**Set task 1:** Echo everything in the ESG investing page from "The Law and Economics of Environmental, Social, and" down to "the Forum here).", word for word.

**Page:**
The Law and Economics of Environmental, Social, and Governance Investing by a Fiduciary

Max M. Schanzenbach is the Seigle Family Professor of Law at the Northwestern University Pritzker School of Law and Robert H. Sitkoff is the John L. Gray Professor of Law at Harvard Law School. This post is based on their recent paper. Related research from the Program on Corporate Governance includes Social Responsibility Resolutions by Scott Hirst (discussed on the Forum here) and Socially Responsible Firms by Alan Ferrell, Hao Liang, and Luc Renneboog (discussed on the Forum here).

Trustees and other fiduciary investment managers are under increasing pressure to consider environmental, social, and governance (“ESG”) factors in their investment decisions. For example, some charitable endowment managers, including those at Harvard and Stanford, face demands to divest from fossil fuel companies. Trustees and other fiduciaries of private trusts and pension funds face similar pressures to adopt ESG strategies. In a new working paper, we consider the law and economics of ESG investing by fiduciaries of private trusts, pensions, and charities.

**Supplied data:**
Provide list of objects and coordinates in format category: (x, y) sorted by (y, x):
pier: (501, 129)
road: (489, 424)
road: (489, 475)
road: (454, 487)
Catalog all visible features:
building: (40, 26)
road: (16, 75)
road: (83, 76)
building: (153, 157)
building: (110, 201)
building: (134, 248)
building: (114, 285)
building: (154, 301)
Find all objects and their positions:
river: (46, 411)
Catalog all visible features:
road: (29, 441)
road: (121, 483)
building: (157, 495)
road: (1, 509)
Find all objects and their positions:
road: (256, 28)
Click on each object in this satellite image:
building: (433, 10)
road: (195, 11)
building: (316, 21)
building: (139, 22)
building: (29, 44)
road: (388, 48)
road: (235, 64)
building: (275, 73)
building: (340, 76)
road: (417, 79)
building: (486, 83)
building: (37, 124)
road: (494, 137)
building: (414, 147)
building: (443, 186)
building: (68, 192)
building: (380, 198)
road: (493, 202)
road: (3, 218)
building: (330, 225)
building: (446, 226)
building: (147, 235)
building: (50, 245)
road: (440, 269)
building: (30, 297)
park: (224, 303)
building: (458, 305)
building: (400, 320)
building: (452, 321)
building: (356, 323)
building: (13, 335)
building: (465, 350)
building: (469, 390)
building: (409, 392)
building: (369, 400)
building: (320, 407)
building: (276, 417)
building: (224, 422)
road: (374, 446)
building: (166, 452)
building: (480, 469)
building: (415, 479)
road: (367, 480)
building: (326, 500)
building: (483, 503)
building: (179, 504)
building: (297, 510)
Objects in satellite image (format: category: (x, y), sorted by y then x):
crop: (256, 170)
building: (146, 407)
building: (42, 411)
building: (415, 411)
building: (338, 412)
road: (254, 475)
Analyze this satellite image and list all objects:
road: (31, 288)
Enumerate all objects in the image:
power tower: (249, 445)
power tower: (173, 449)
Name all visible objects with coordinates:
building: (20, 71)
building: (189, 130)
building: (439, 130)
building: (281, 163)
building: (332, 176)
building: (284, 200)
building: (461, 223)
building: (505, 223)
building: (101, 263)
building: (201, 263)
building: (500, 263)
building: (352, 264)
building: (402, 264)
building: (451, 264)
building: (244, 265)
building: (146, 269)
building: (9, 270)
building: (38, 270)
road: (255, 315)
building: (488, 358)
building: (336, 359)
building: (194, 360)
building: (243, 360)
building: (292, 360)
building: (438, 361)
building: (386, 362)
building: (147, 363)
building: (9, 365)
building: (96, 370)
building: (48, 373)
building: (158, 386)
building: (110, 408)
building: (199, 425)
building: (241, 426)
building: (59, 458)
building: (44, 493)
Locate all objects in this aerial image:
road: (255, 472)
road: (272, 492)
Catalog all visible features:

**Set task 2:** Please write out everything in the records from their start down to the line containing "road: (256, 28)", swapping "positions" for "locations" and leaving the rest untouched.

**Exercise solution 1:**
The Law and Economics of Environmental, Social, and Governance Investing by a Fiduciary

Max M. Schanzenbach is the Seigle Family Professor of Law at the Northwestern University Pritzker School of Law and Robert H. Sitkoff is the John L. Gray Professor of Law at Harvard Law School. This post is based on their recent paper. Related research from the Program on Corporate Governance includes Social Responsibility Resolutions by Scott Hirst (discussed on the Forum here) and Socially Responsible Firms by Alan Ferrell, Hao Liang, and Luc Renneboog (discussed on the Forum here).

**Exercise solution 2:**
Provide list of objects and coordinates in format category: (x, y) sorted by (y, x):
pier: (501, 129)
road: (489, 424)
road: (489, 475)
road: (454, 487)
Catalog all visible features:
building: (40, 26)
road: (16, 75)
road: (83, 76)
building: (153, 157)
building: (110, 201)
building: (134, 248)
building: (114, 285)
building: (154, 301)
Find all objects and their locations:
river: (46, 411)
Catalog all visible features:
road: (29, 441)
road: (121, 483)
building: (157, 495)
road: (1, 509)
Find all objects and their locations:
road: (256, 28)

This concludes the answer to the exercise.